For a spiritual experience to be reasoned, we need a valid way to reason the non-conceptual, that is to think about what we cannot think about — or to think about how to think about what we cannot think about — an incomplete domain of knowledge. Knowing what we can’t conceive has remained outside the realm of rational methods because these methods rely on concepts that can be reasoned. But can’t conceive is not the same as can’t cognize. There are some ways of knowing that can cognize the non-conceptual described in Eastern and Western philosophies.

Intuition as a way of knowing

Intuition is the ability to know something instinctively, without the need for conscious reasoning — knowing that but not how. Inherited intuition or ‘genetic memory’ is a large topic of research today. It’s the kind of memory that is inherited genetically, for example, newly hatched sea turtles on a beach that automatically move toward the ocean.

In the East, intuition is mostly intertwined with religion and spirituality. In advaita vedanta (a school of thought) intuition is an experience through which one can come in contact with and experience Brahman, andin Buddhism intuition is expressed as seeds of consciousness manifesting if and when the conditions are ripe. Plato’s anamnesis also alluded to the idea that humans possess innate knowledge and that intuition is just rediscovery of that knowledge.

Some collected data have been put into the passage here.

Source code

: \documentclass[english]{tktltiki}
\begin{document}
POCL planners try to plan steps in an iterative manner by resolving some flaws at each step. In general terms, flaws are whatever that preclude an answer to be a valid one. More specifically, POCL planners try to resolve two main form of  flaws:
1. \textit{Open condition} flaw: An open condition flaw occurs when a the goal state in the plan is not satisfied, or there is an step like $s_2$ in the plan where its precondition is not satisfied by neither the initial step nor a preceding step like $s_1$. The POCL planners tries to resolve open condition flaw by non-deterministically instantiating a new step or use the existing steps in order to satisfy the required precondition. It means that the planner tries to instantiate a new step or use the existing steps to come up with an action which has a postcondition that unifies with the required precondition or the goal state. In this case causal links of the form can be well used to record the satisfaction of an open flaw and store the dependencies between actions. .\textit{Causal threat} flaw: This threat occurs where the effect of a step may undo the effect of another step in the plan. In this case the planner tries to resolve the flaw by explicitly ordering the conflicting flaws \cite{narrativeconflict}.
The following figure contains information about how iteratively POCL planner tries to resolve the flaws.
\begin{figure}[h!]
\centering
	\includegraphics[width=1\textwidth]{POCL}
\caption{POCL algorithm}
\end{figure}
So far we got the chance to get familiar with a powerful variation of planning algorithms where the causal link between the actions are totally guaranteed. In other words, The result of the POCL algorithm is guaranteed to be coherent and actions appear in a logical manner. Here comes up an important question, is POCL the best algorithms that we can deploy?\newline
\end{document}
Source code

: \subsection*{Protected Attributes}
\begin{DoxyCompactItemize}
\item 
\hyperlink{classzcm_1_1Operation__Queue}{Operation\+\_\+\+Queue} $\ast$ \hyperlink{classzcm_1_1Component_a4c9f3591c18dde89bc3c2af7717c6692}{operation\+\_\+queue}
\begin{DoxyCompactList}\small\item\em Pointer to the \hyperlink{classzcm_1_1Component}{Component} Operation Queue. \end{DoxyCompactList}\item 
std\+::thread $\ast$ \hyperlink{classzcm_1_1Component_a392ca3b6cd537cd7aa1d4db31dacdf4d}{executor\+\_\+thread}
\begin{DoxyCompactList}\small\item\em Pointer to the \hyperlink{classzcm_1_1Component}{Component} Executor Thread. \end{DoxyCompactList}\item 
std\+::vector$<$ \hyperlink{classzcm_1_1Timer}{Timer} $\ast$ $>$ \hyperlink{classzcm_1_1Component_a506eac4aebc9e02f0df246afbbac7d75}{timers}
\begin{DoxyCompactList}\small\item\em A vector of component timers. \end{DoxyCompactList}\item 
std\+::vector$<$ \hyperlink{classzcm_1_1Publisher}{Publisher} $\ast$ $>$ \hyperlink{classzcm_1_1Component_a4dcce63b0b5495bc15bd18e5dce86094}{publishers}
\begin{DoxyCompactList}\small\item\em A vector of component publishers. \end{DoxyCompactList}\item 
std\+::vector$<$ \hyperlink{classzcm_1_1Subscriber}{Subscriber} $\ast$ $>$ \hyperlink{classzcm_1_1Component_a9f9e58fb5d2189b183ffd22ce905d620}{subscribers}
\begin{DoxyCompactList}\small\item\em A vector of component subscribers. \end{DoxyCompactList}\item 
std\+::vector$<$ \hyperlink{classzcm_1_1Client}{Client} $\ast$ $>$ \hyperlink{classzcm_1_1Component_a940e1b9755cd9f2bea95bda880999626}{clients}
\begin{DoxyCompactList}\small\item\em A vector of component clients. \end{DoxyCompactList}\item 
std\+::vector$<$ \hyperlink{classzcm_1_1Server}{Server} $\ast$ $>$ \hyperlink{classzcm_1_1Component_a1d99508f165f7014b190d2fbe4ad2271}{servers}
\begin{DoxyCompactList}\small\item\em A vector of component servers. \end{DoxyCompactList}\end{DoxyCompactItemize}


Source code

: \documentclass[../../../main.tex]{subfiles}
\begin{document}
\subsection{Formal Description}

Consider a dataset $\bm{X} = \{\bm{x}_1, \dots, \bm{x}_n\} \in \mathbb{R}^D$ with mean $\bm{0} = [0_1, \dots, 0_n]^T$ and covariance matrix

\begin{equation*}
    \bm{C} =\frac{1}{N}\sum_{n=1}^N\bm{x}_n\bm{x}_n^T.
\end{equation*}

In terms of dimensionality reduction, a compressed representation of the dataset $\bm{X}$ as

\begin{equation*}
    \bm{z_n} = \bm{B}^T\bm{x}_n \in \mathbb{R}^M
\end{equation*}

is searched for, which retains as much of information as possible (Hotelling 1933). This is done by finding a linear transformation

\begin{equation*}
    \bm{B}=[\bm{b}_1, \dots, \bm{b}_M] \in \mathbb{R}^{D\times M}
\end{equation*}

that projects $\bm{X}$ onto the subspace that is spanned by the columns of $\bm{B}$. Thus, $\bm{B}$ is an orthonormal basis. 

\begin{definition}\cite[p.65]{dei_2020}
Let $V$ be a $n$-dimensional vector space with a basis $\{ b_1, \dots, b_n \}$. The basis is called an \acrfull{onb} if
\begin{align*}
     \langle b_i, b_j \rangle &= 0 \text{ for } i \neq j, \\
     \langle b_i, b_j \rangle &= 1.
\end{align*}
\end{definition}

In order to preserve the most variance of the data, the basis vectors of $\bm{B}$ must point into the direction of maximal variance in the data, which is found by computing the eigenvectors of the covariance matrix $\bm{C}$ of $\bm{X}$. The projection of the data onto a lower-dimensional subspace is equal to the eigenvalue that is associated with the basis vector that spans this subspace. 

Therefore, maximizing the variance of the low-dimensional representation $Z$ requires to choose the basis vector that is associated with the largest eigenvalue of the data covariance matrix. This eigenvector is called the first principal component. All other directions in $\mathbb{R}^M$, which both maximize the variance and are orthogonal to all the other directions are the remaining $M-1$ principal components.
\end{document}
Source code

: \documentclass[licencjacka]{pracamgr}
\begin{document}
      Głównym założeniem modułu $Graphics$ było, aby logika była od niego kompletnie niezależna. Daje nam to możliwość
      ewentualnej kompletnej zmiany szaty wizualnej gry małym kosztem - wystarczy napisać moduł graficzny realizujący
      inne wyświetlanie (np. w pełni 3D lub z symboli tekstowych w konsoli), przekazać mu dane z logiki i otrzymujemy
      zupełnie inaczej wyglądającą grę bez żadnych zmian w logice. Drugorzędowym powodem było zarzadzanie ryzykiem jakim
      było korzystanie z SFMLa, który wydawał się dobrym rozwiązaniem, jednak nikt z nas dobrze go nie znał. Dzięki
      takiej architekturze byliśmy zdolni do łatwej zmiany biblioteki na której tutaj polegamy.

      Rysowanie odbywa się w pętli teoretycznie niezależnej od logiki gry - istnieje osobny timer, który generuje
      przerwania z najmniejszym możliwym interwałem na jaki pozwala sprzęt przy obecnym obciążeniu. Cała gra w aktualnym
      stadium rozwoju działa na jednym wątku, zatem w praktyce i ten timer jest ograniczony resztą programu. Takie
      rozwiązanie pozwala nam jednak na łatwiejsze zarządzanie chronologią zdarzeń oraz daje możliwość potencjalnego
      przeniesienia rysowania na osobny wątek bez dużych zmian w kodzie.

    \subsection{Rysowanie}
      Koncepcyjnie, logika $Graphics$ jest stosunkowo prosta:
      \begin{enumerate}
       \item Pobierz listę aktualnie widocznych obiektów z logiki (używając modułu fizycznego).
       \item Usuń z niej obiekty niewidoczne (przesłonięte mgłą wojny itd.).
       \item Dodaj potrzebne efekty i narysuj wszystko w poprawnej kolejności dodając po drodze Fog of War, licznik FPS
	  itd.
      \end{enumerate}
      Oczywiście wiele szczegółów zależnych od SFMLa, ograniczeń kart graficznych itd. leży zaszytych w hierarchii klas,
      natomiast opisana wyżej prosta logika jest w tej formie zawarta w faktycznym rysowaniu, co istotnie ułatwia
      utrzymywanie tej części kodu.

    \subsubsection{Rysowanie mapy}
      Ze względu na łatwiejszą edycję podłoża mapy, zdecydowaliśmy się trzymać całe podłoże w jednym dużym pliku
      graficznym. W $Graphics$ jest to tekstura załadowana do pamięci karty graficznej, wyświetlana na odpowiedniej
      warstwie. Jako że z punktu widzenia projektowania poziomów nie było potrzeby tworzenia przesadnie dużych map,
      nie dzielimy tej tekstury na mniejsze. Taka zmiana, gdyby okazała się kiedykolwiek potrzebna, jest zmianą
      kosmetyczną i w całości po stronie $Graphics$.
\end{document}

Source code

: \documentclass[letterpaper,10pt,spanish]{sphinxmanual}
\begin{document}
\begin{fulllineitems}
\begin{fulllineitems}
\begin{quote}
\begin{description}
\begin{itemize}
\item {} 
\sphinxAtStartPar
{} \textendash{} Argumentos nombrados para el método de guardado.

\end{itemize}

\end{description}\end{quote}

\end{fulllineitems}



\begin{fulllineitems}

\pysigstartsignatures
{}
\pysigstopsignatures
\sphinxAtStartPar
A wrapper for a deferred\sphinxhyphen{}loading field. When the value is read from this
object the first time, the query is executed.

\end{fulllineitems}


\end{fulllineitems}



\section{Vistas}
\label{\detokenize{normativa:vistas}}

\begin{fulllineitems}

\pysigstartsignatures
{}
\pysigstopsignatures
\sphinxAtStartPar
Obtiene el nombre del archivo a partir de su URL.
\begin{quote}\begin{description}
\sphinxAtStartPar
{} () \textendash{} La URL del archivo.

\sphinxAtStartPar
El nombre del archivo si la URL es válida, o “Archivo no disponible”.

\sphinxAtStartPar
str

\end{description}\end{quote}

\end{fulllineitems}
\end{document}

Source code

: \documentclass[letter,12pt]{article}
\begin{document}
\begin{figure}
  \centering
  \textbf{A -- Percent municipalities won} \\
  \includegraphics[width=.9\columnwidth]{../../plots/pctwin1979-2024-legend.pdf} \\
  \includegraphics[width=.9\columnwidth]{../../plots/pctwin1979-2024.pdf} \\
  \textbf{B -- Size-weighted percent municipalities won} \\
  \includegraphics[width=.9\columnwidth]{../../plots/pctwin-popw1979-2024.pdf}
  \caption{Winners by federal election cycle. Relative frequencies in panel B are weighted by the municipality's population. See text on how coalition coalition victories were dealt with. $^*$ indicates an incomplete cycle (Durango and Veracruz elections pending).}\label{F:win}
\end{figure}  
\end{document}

Sometimes intuition is just learned knowledge that later seems intuitive when applied in complex situations. But mostly intuition remains in the realm of experience and cannot be reasoned or understood.

Non-conceptual cognition as a way of knowing

The Buddhist philosophical system on the nature of reality follows the doctrine of dependent origination, where all phenomena arise in dependence on other phenomena. That is, no primal mover can be acknowledged or discerned. The Buddhist proposition is that you can gain cognition of this avidness through developing non-conceptual cognition that is fresh, accurate, and decisive. The concept of whether or not the cognition is fresh (i.e., the proposition is not corrupted by mental imputations), accurate (there are only true examples and no false examples of the proposition), and decisive (you are not wavering and are decisive about the proposition) can be reasoned.

Valid non-conceptual cognition / CC-BY-NC-ND 4.0

This process is hard work, takes years of training, and is currently a hot topic of research as it suits both Western and Eastern sensibilities of what is knowing.

Why do I need to know?

Several transpersonal psychologists, psychologists studying the transpersonal, self-transcendent or spiritual aspects of human experience, have proposed models in which spiritual experiences are part of a process of transformation of the self. Carl Jung believed that our main task in life is to discover and fulfil deep innate potential, and the journey of transformation is at the heart of all religions.

It is a journey to meet the self and at the same time to meet the Divine. — Carl Jung

Maslow (1971) and Rosenberg (2003) both put transcendence and spiritual communion as basic human needs.